▶ _ACTIVITY_
Count the lines in the material below that contain the string "Белки", treating case as significant. Reply with the number alone.
━━━━━━━━━━━━━━━━
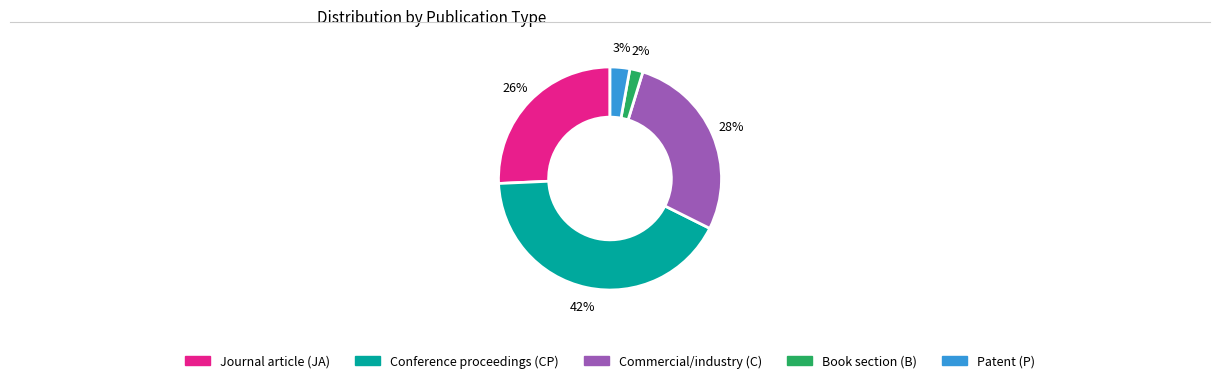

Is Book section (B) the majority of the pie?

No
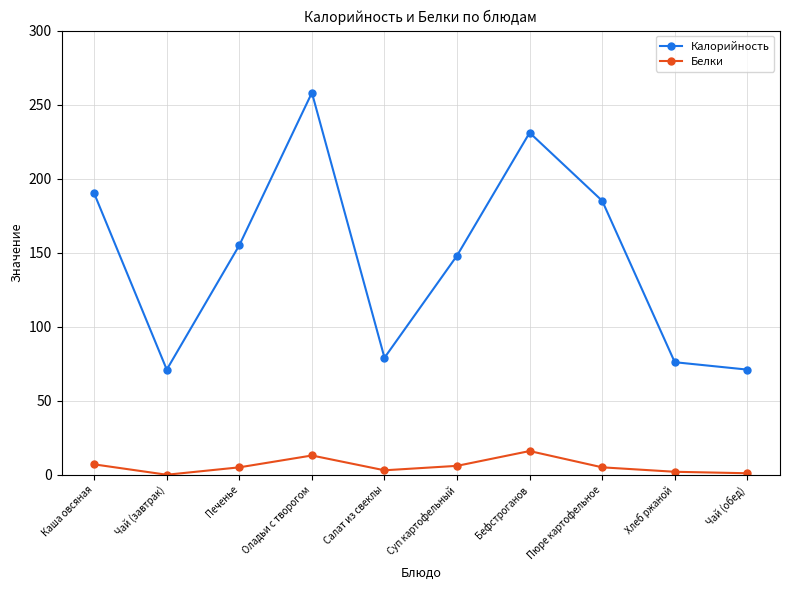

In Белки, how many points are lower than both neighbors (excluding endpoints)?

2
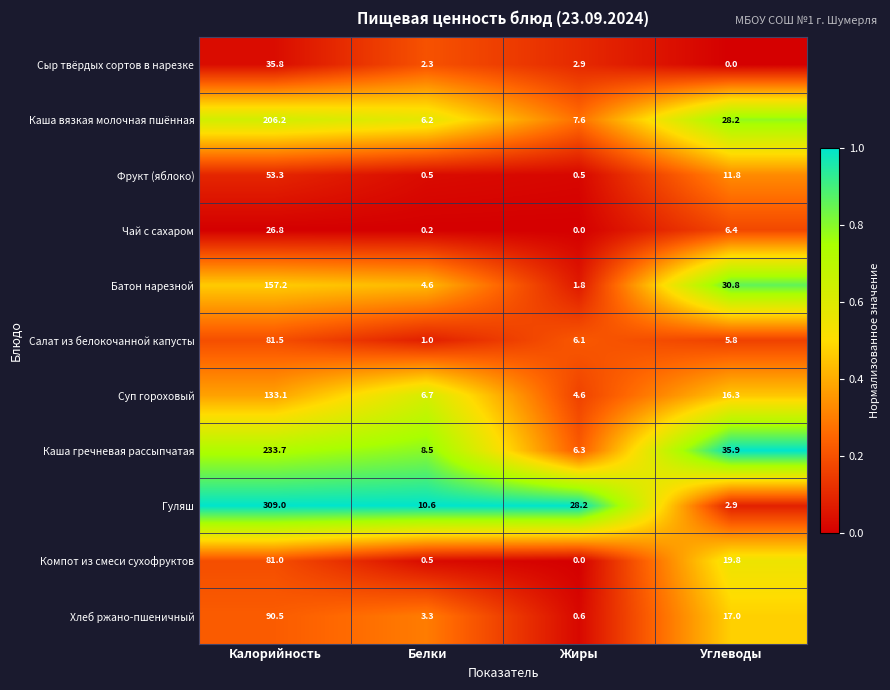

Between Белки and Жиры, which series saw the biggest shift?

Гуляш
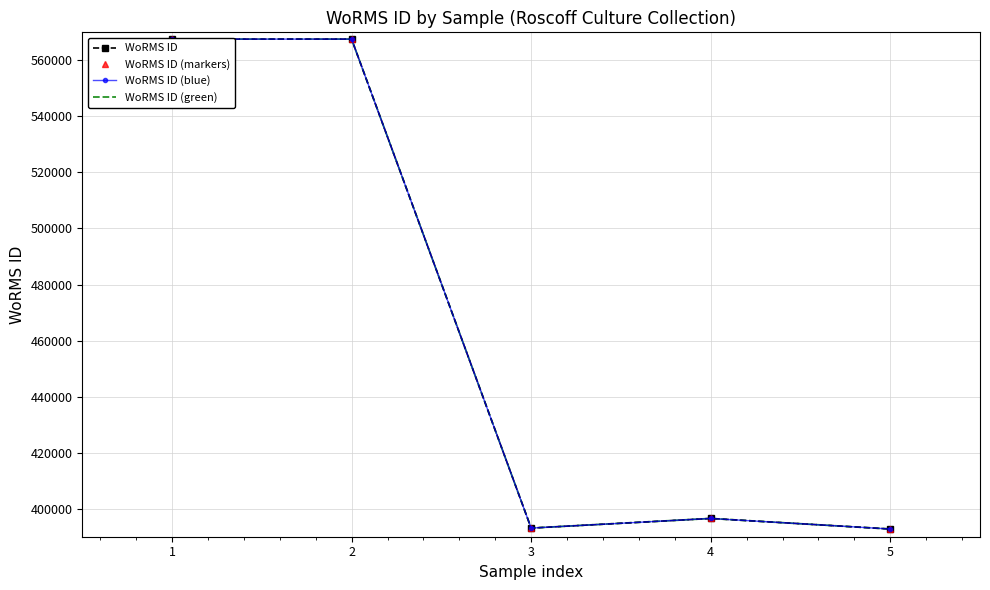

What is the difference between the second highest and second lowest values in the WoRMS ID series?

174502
━━━━━━━━━━━━━━━━
▶ _YOUR SOLUTION_
2